(Stored items)
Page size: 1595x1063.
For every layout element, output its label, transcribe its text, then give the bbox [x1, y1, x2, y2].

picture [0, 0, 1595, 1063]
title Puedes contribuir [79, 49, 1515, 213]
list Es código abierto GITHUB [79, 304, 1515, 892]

## Directive
Repeat every line of the data above exactly as it appears.

## In response
Page size: 1595x1063.
For every layout element, output its label, transcribe its text, then give the bbox [x1, y1, x2, y2].

picture [0, 0, 1595, 1063]
title Puedes contribuir [79, 49, 1515, 213]
list Es código abierto GITHUB [79, 304, 1515, 892]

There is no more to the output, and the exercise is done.